I can hope they don't disconnect the cable tomorrow morning, and the guy shows up Monday a.m. and correctly fixes all this. The guy who found the problem said most techs won't fix it properly....great. (And I'm probably on some 'difficult person' list and will get blown off again Monday since my anger escalated by the time I spoke with "leticia".) <sigh>
And at least I now know exactly what I need for future reference to replace various sections of the cable we have throughout the house.
I would say leave it to the professionals with the right test equipment to find and fix the trouble.
I'd rather not see you spend any $$ guessing at the problem.

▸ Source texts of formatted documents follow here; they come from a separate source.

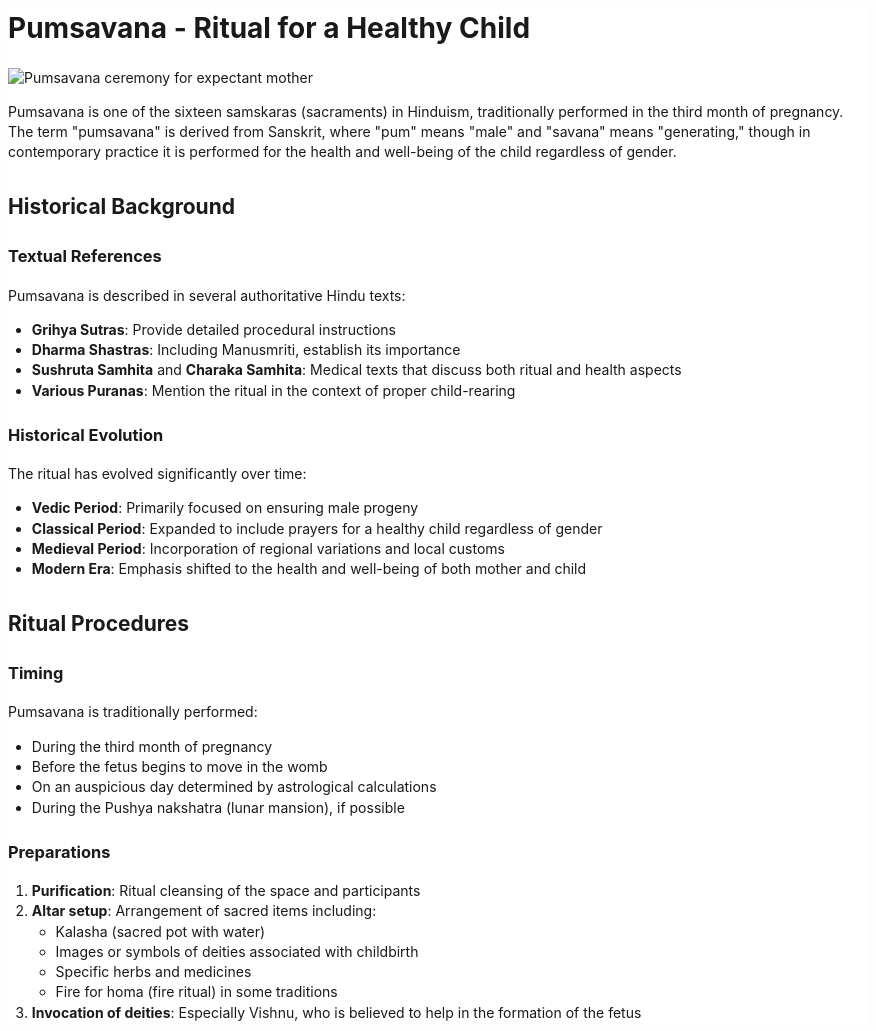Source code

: # Pumsavana - Ritual for a Healthy Child

![Pumsavana ceremony for expectant mother](pumsavana_ritual.jpg)

Pumsavana is one of the sixteen samskaras (sacraments) in Hinduism, traditionally performed in the third month of pregnancy. The term "pumsavana" is derived from Sanskrit, where "pum" means "male" and "savana" means "generating," though in contemporary practice it is performed for the health and well-being of the child regardless of gender.

## Historical Background

### Textual References

Pumsavana is described in several authoritative Hindu texts:

- **Grihya Sutras**: Provide detailed procedural instructions
- **Dharma Shastras**: Including Manusmriti, establish its importance
- **Sushruta Samhita** and **Charaka Samhita**: Medical texts that discuss both ritual and health aspects
- **Various Puranas**: Mention the ritual in the context of proper child-rearing

### Historical Evolution

The ritual has evolved significantly over time:
- **Vedic Period**: Primarily focused on ensuring male progeny
- **Classical Period**: Expanded to include prayers for a healthy child regardless of gender
- **Medieval Period**: Incorporation of regional variations and local customs
- **Modern Era**: Emphasis shifted to the health and well-being of both mother and child

## Ritual Procedures

### Timing

Pumsavana is traditionally performed:
- During the third month of pregnancy
- Before the fetus begins to move in the womb
- On an auspicious day determined by astrological calculations
- During the Pushya nakshatra (lunar mansion), if possible

### Preparations

1. **Purification**: Ritual cleansing of the space and participants
2. **Altar setup**: Arrangement of sacred items including:
   - Kalasha (sacred pot with water)
   - Images or symbols of deities associated with childbirth
   - Specific herbs and medicines
   - Fire for homa (fire ritual) in some traditions
3. **Invocation of deities**: Especially Vishnu, who is believed to help in the formation of the fetus
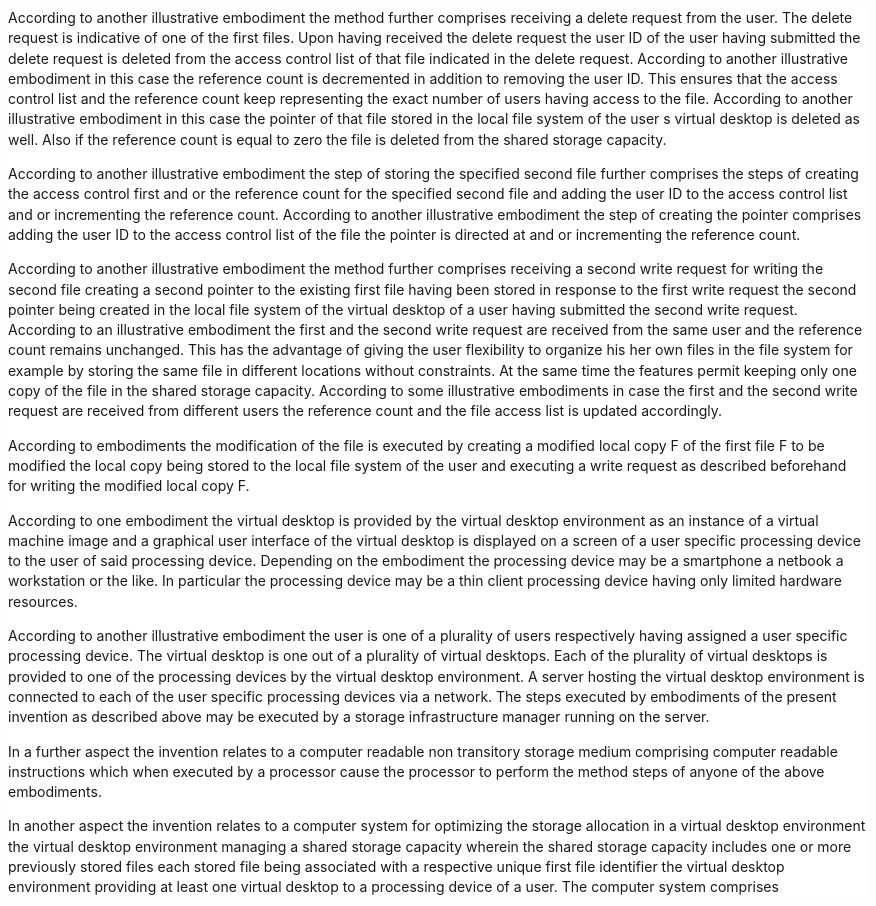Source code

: According to another illustrative embodiment the method further comprises receiving a delete request from the user. The delete request is indicative of one of the first files. Upon having received the delete request the user ID of the user having submitted the delete request is deleted from the access control list of that file indicated in the delete request. According to another illustrative embodiment in this case the reference count is decremented in addition to removing the user ID. This ensures that the access control list and the reference count keep representing the exact number of users having access to the file. According to another illustrative embodiment in this case the pointer of that file stored in the local file system of the user s virtual desktop is deleted as well. Also if the reference count is equal to zero the file is deleted from the shared storage capacity.

According to another illustrative embodiment the step of storing the specified second file further comprises the steps of creating the access control first and or the reference count for the specified second file and adding the user ID to the access control list and or incrementing the reference count. According to another illustrative embodiment the step of creating the pointer comprises adding the user ID to the access control list of the file the pointer is directed at and or incrementing the reference count.

According to another illustrative embodiment the method further comprises receiving a second write request for writing the second file creating a second pointer to the existing first file having been stored in response to the first write request the second pointer being created in the local file system of the virtual desktop of a user having submitted the second write request. According to an illustrative embodiment the first and the second write request are received from the same user and the reference count remains unchanged. This has the advantage of giving the user flexibility to organize his her own files in the file system for example by storing the same file in different locations without constraints. At the same time the features permit keeping only one copy of the file in the shared storage capacity. According to some illustrative embodiments in case the first and the second write request are received from different users the reference count and the file access list is updated accordingly.

According to embodiments the modification of the file is executed by creating a modified local copy F of the first file F to be modified the local copy being stored to the local file system of the user and executing a write request as described beforehand for writing the modified local copy F.

According to one embodiment the virtual desktop is provided by the virtual desktop environment as an instance of a virtual machine image and a graphical user interface of the virtual desktop is displayed on a screen of a user specific processing device to the user of said processing device. Depending on the embodiment the processing device may be a smartphone a netbook a workstation or the like. In particular the processing device may be a thin client processing device having only limited hardware resources.

According to another illustrative embodiment the user is one of a plurality of users respectively having assigned a user specific processing device. The virtual desktop is one out of a plurality of virtual desktops. Each of the plurality of virtual desktops is provided to one of the processing devices by the virtual desktop environment. A server hosting the virtual desktop environment is connected to each of the user specific processing devices via a network. The steps executed by embodiments of the present invention as described above may be executed by a storage infrastructure manager running on the server.

In a further aspect the invention relates to a computer readable non transitory storage medium comprising computer readable instructions which when executed by a processor cause the processor to perform the method steps of anyone of the above embodiments.

In another aspect the invention relates to a computer system for optimizing the storage allocation in a virtual desktop environment the virtual desktop environment managing a shared storage capacity wherein the shared storage capacity includes one or more previously stored files each stored file being associated with a respective unique first file identifier the virtual desktop environment providing at least one virtual desktop to a processing device of a user. The computer system comprises 

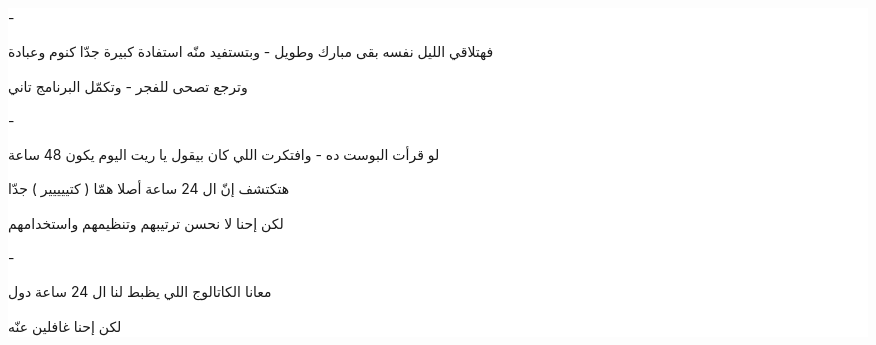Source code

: \-

فهتلاقي الليل نفسه بقى مبارك وطويل - وبتستفيد منّه
استفادة كبيرة جدّا كنوم وعبادة

وترجع تصحى للفجر - وتكمّل البرنامج تاني

\-

لو قرأت البوست ده - وافتكرت اللي كان بيقول يا ريت اليوم
يكون 48 ساعة

هتكتشف إنّ ال 24 ساعة أصلا همّا ( كتييييير ) جدّا

لكن إحنا لا نحسن ترتيبهم وتنظيمهم واستخدامهم

\-

معانا الكاتالوج اللي يظبط لنا ال 24 ساعة دول

لكن إحنا غافلين عنّه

But, if you do want to replace any sections of coax, Wal-Mart does have Philips RG6 with the compression connectors already attached. They also do sell the cheaper stuff. All the "gold" splitters at Wal-Mart are junk, and are not good for cable. Pretty much the coax with the "gold" connectors stay away, some of that is from RCA.
Thanks, Jay. If you saw my other posts, you know how frustrated I am.
From your post, I'm guessing running over to Walmart to pick up the right size might not do the trick, huh? My husband said our cable appears to be a little different than theirs so I just thought perhaps we had the wrong size (maybe we used RG59 and theirs is RG6?).....just picking up some RG6 from walmart (only place open right now) tonight won't work?
Arrgghh. I was trying to find a quick fix in case this guy shows up tomorrow to check when we're not here, and I was hoping to at least decrease the amount of signal leakage he picks up. (At least until the tech comes on Monday....or whenever they decide to show up.) He said it's one of the worst 3 he'd seen in 200 houses that day.
Cable needs to be tight, the shielding needs to be considered like a water pipe, the shielding can't leak. Most area's use tri-shield RG6, and some area's with strong transmitters in the area need quad shield RG6. Tri-Shield uses 2 layers of aluminum shielding and most times a 77% braid inbetween the aluminum layers. These days, compression fittings are mandatory, no more twist on or crimp on F connectors.
The most common tri-shield cable Comcast uses is Commscope F677TSVV, which the spec sheet is at this LINK
The F connectors most often used are PPC EX6 and EX6XL, these need special crimping tools and must be stripped properly for a good fit on the coax. Any loose fittings are a big no-no. Damage in installation can cause shielding issues like staples through the coax.
Cheap coax and poorly installed fittings are a large part of leakage problems. Cheap Asian cables are trouble, many are not 100% shielded, and some are only partial braid. Old RG59 cables can break down after many years along with the older crimp fittings. Any remaining crimp or twist on fittings must be replaced with compression fittings properly installed.
Any questionable coax jumpers from the wall to the equipment should be replaced with high quality RG6 jumpers with compression fittings. No junk that many times comes with consumer electronic equipment.
Cheap splitters can also cause leakage, as most cheap splitters have backs that are attached with glue or epoxy. The splitters must have a soldered back and need EMI specs for 120db like the splitters at this LINK
If there is a drop amp in the house, can cause increased leakage issues, especially if the amp has a amplified upstream, which is rarely necessary.
This should be enough as a start, post back with any more specific questions. Remember, the complete RF coaxial system must be 100% tight including coax, fittings, splitters & amps, just like plumbing.
Signal leakage is a serious problem with two-way cable systems, and can cause trouble for subscribers for blocks around, and takes alot of effort to track down and correct. The FAA mandates leak free systems so it won't interfere with aircraft. Each year, all cable systems are tested by a "fly-over" with specialized equipment to track down leakage, and must be reported to the FAA and FCC.